Map data onto an existing reference
Instead of starting a new map from scratch, you can map a set of clustered files onto an already existing scaffold analysis. This will generate a map with the same layout and the same landmarks as the original analysis. In order to do this select a reference .scaffold file from the left dropdown, and one of the sample clustered files from the right one (all files need to be located in the current working directory).
You can then use the two boxes to select the markers to be included in the mapping. Markers will appear in the gray area below, in the order in which you have chosen them.
Important: the markers will be mapped between the two datasets in the order displayed in the two gray boxes. The first marker in the right box, will be considered equivalent to the first marker in the left box, the second to the second and so on. It is therefore extremely important that the markers appear in the correct order in the gray boxes. You can drag and drop on the markers to rearrange the order, or simply input them in a different order to begin with (the latter is usually more convenient).
This is a rundown of the two options:
- Overlap resolution method: this controls how overlaps between the nodes are resolved in the finaly layout. Repel corrseponds to the standard ForceAtlas2 implementation, nodes are applied a strong repulsive force when they are on top of each other, which causes them not to overlap in the final layout. This may be problematic when a lot of nodes are clustered around a central hub, because the requirement that they do not overlap ends up completely dominating the layout, so that the nodes essentially become arranged in a grid. If that happens you can select the expand option. With this mode, instead of the nodes repelling, the whole graph is expanded linearly, until the nodes don't overlap anymore. This gives a much more accurate positioning of the nodes in these cases.

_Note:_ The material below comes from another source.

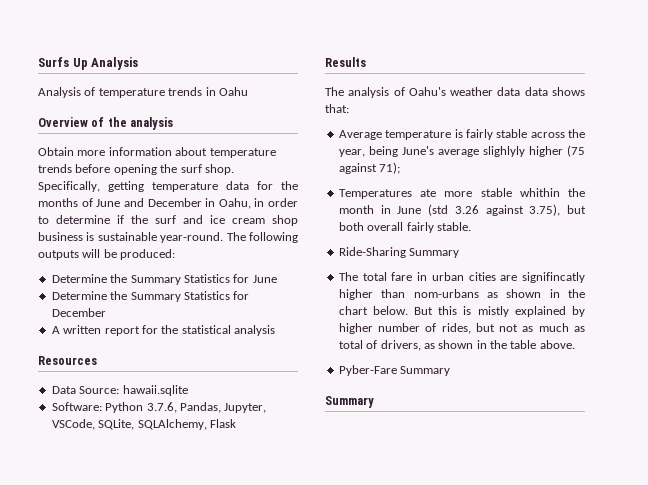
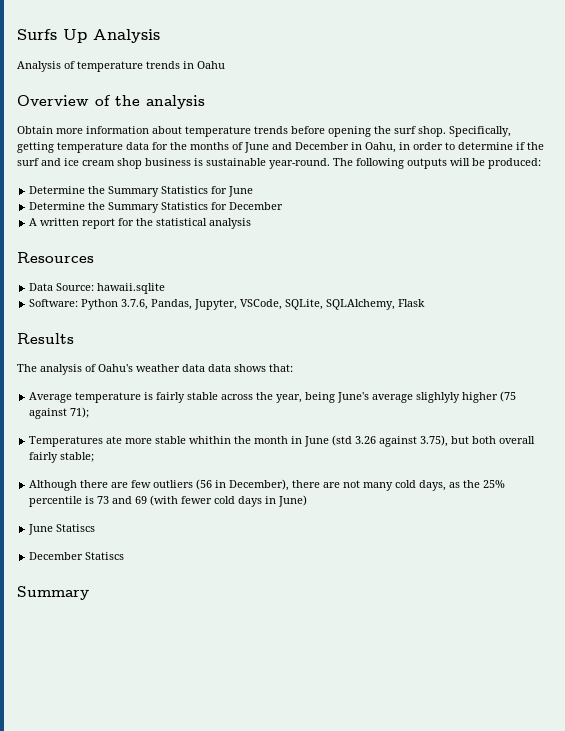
[436,222,471,231] [338,247,460,258] [338,272,585,283] [338,289,585,300] [338,306,585,317] [338,323,585,334] [338,340,575,351] [338,365,451,376] stable. // Ride-Sharing Summary // The total fare in urban cities are signifincatly higher than nom-urbans as shown in the chart below. But this is mistly explained by higher number of rides, but not as much as total of drivers, as shown in the table above. // Pyber-Fare Summary -> [60,452,95,462] [29,479,506,491] [29,495,308,507] [28,524,96,535] [29,552,125,560] stable; // Although there are few outliers (56 in December), there are not many cold days, as the 25% percentile is 73 and 69 (with fewer cold days in June) // June Statiscs // December Statiscs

- Add inter-cluster connections: whether you want to add connections between the clusters (see above in the section Construct a SCAFFoLD map). It is highly recommended to check this option. If the option is checked, two additional options will appear
- Markers for inter-cluster connections (if different): in cases where there is limited overlap between the files you are mapping and the reference, you can still use the extra markers you have measured in your sample to calculate the connections between the clusters. In such cases, you can specify here which markers you want to be included in this calculation.
- Weight factor for inter-cluster connections: this is the weight to be applied to inter-cluster connections, generally it is useful for inter-cluster connections to be weighted lower than connections between clusters and landmarks. The default is 0.7 and it is normally not needed to vary this parameter.
When you hit Start analysis, a new .scaffold file will be created in the working directory, containing the result of mapping the new data onto the existing reference dataset.